§ **WHAT YOU SHOULD DO**
Write out an exact copy of the line with "part: (469, 444) -> (429, 276), moved" and of each line after it, through the end of the records below.

[SOURCE MATERIAL]

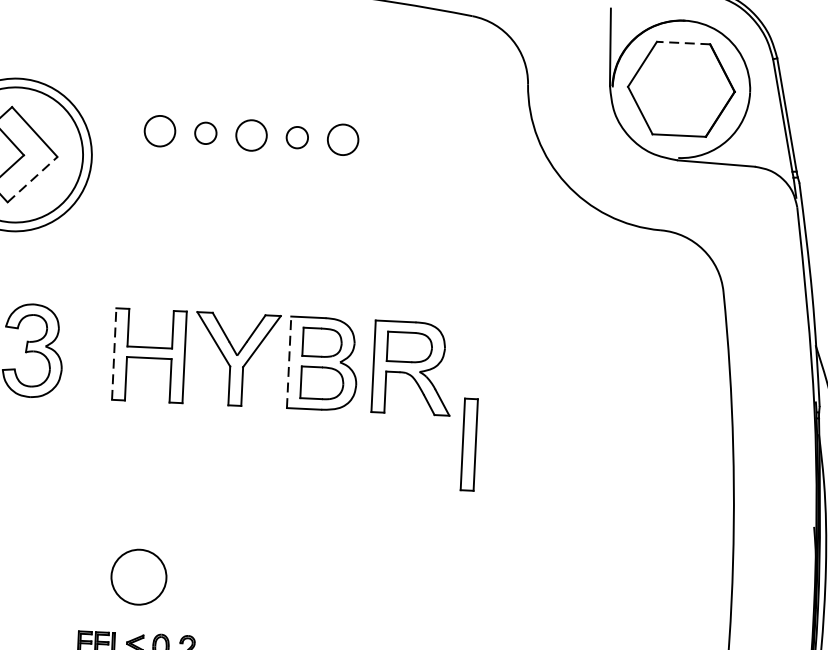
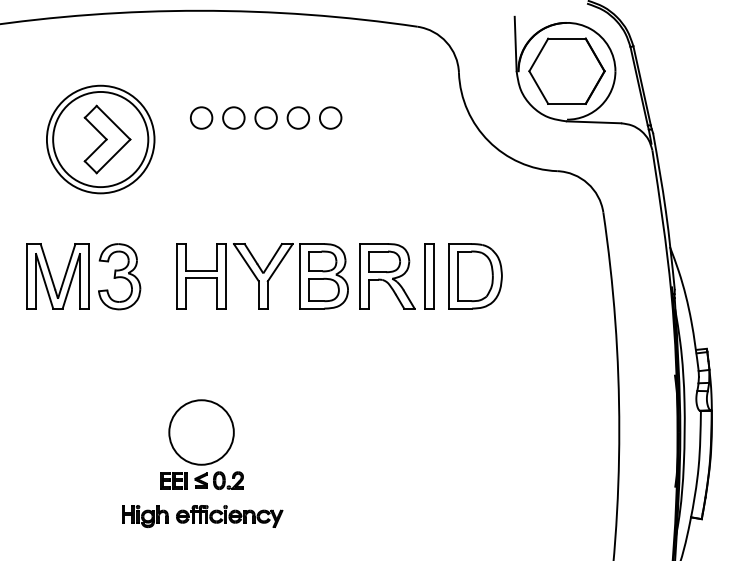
line: (684, 42) -> (567, 38), dashed -> solid
circle: (205, 132) -> (233, 117), size x1.43
circle: (297, 136) -> (298, 117), size x1.43
line: (32, 179) -> (113, 156), dashed -> solid
line: (113, 352) -> (176, 275), dashed -> solid
line: (289, 361) -> (300, 275), dashed -> solid
part: (537, 374) -> (475, 276), added
part: (469, 444) -> (429, 276), moved
circle: (138, 577) -> (201, 432), size x1.67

[/SOURCE MATERIAL]

§ **RESPONSE TO THE EXERCISE**
part: (469, 444) -> (429, 276), moved
circle: (138, 577) -> (201, 432), size x1.67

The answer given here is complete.